Williams v. Wilson

101 Ill. App. 541 | Ill. App. Ct. | 1902

Mr. J üstioe Waterman

delivered the opinion of the court.

This is what is known as an action for deceit. It is not based upon the deed given nor upon the contract entered into, but upon alleged fraud by which appellant was induced to enter into the contract ultimated by mutual deeds. Such an action will lie although the parties have entered into a written agreement, thus merging therein the previous negotiations, because the complaint of the plaintiff is of fraudulent practice by which he was persuaded to contract; and such action may be maintained although there be a written warranty or stipulation upon the point covered by the misrepresentations complained of.
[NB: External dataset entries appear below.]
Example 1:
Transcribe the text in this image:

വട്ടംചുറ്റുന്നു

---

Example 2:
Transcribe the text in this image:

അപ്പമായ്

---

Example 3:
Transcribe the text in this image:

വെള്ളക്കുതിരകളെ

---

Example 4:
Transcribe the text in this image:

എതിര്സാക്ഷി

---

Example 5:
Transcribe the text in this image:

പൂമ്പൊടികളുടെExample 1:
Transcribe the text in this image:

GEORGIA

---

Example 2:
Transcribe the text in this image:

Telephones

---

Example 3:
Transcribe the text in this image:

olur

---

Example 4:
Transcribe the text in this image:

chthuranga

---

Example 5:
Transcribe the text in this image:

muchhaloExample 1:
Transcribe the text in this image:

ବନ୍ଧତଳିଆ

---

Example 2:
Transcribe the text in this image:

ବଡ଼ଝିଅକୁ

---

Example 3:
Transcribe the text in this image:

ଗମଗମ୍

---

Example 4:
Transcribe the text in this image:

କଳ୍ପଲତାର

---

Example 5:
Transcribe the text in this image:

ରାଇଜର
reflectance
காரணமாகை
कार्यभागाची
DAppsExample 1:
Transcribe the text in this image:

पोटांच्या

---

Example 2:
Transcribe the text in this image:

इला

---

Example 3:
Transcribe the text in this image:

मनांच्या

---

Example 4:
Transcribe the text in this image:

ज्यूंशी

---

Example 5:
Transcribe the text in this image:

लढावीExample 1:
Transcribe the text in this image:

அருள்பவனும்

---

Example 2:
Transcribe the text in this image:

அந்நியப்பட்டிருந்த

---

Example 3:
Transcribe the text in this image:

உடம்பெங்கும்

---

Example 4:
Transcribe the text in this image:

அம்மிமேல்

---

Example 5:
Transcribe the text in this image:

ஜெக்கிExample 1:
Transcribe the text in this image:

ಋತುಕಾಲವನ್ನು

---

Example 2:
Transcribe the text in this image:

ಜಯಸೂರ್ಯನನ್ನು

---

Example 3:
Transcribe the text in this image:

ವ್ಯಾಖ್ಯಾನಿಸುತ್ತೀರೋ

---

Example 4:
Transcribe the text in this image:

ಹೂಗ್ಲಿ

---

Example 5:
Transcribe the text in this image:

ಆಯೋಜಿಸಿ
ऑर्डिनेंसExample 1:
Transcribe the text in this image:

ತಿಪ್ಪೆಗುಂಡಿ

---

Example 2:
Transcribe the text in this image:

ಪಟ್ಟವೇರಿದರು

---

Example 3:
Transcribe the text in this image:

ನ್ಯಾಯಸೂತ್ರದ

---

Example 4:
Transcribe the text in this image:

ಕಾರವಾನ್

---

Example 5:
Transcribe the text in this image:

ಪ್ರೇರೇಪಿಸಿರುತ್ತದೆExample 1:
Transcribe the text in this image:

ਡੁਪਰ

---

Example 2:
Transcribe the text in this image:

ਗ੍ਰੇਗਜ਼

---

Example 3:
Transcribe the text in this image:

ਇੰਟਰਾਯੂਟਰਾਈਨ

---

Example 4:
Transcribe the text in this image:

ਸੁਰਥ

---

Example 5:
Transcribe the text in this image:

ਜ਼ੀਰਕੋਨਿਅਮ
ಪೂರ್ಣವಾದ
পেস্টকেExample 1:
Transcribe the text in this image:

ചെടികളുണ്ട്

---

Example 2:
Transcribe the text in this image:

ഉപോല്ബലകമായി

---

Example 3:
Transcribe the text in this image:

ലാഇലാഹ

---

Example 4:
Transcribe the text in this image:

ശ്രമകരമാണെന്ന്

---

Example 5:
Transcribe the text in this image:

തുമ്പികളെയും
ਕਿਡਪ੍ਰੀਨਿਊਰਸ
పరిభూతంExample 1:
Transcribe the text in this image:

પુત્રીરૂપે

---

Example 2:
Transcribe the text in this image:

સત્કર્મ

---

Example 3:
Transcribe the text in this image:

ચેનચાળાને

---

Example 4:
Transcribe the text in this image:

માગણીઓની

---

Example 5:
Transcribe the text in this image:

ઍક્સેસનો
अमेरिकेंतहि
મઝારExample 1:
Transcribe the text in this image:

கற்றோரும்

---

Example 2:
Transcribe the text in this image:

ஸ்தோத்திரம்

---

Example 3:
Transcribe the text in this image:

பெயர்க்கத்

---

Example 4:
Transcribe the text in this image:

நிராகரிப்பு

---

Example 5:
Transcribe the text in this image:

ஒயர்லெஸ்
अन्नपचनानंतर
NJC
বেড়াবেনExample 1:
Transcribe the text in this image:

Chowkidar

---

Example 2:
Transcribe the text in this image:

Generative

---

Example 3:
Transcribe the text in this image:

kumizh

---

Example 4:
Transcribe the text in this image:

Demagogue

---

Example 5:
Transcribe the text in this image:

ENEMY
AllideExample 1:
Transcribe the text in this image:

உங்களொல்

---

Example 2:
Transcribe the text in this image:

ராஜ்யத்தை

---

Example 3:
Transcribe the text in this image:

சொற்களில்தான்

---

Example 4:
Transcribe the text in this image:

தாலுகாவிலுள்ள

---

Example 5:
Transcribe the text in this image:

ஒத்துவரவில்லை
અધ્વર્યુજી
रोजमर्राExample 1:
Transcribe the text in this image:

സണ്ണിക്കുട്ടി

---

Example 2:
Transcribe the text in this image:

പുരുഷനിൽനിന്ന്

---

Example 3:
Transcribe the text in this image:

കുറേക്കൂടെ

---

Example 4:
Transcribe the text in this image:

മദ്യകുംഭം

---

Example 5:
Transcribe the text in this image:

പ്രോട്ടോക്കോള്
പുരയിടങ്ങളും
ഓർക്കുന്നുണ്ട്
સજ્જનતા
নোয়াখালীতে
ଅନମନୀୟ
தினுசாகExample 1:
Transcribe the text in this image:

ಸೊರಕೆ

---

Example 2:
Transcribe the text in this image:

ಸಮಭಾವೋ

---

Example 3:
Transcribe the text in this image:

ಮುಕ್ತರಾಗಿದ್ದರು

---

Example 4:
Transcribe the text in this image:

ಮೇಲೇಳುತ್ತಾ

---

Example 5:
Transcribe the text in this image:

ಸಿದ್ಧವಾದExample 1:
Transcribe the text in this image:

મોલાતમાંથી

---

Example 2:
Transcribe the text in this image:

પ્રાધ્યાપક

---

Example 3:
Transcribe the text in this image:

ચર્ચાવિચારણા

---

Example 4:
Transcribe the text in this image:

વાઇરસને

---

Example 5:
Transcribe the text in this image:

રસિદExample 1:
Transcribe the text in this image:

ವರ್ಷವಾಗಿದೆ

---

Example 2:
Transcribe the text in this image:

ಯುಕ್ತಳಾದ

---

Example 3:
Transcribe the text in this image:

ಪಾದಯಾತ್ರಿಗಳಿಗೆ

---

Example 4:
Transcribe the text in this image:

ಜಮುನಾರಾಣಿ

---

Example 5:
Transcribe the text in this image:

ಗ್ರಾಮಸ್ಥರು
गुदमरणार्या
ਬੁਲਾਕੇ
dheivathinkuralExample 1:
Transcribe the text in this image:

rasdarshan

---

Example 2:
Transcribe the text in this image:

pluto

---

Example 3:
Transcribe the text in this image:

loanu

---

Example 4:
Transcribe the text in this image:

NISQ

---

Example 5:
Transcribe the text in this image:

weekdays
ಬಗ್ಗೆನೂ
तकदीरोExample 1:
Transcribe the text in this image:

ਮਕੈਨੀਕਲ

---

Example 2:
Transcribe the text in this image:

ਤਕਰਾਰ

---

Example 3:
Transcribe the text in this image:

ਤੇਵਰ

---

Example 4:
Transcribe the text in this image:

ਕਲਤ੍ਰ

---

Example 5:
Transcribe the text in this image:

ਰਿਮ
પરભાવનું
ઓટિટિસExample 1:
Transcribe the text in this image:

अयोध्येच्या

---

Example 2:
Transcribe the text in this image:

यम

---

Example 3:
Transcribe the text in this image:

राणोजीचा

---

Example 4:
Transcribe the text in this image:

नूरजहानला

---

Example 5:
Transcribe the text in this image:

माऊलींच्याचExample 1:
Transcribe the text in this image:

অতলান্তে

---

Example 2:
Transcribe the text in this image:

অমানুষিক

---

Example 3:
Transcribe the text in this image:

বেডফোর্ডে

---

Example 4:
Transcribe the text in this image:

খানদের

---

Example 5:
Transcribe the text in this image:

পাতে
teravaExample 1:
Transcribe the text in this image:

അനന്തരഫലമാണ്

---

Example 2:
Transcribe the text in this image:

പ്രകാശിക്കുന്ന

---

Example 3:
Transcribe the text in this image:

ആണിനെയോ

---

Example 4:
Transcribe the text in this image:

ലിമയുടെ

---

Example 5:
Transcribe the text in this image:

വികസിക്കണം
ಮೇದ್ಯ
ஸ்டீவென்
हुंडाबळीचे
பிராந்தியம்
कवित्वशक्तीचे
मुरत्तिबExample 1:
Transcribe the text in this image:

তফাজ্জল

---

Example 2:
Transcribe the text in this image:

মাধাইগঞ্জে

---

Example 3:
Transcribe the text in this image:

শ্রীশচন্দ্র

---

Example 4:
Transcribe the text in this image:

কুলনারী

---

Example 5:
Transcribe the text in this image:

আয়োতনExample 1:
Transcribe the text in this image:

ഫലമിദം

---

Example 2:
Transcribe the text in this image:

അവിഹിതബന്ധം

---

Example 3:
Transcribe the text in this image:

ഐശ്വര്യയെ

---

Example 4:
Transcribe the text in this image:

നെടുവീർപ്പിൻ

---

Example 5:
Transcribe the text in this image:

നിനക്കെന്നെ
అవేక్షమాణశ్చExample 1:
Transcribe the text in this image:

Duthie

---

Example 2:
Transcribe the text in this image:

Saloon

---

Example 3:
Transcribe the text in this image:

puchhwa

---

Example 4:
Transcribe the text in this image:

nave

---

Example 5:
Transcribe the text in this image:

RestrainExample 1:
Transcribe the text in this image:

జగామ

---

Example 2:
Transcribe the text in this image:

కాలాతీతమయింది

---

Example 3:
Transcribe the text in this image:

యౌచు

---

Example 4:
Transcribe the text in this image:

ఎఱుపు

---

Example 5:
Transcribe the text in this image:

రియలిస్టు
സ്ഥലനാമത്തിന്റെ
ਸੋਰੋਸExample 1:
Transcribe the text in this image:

Antle & Bro. v. Sexton et al., 137 Ill. 410-414; Linington v. Strong, 107 Ill. 295-302.

If, when parties are dealing with each other, one makes a positive and material statement upon which the other, to his knowledge, acts, and such statement is known to him who made it, to be false, his conduct is fraudulent and he can take no benefit therefrom.

The exceptions to this rule, that the party to whom the representation is made must use reasonable diligence to guard against the fraud perpetrated upon him and can not close his eyes to the obvious, etc., it is unnecessary to now comment upon.

A mere expression of opinion as to a material fact is not equivalent to a positive affirmation.

A question presented to the jury in this case was, did appellee state as a fact, that the farm contained 164 acres, or did he speak of its containing 164 acres in a manner that showed appellant that he was expressing only an opinion.

As to this the jury were fairly instructed and have found for appellee. The evidence upon this question is such that we can not say the jury were not warranted in finding the verdict they did.

Appellant had purchased the lands constituting the farm at various times and from various parties. He had seven deeds conveying to him by metes "and bounds, course and distance; these deeds were shown to appellant and from them the deed to them was drawn by appellant’s attorney. These instruments plainly show that only by a survey and computation could one know how- many acres were included therein.

As before said, they are by course and distance, metes and bounds, containing recitals one “ about 110 acres, the same not having been computed;” another “ containing two acres to be the same, more or less; ” another “ containing eight and 50-100 of an acre, to be the samp, more or less; ” another “ containing eighteen acres by estimation to be the same more or less; ” another “ containing twelve acres and 60-100 of an acre;” another “containing by estimation three and one-half acres, more or less;” another “ containing thirteen acres, more or less.”

These recitals amount to 167.10 acres; deducting therefrom a three and a half acre tract appellee declared he did not intend to sell, leaves 163.60 acres.

It does not appear that appellee had had the premises surveyed or knew any more as to the quantity of land than the deeds disclosed.

If other instructions equivalent to the eleventh asked by appellant had not been given it should have been. So, too, we regard the testimony that appellant said be would sell the farm back for $3,000, as inadmissible; but it could have had no effect upon the question of alleged fraud.

We find no error warranting a reversal of the judgment and it is affirmed.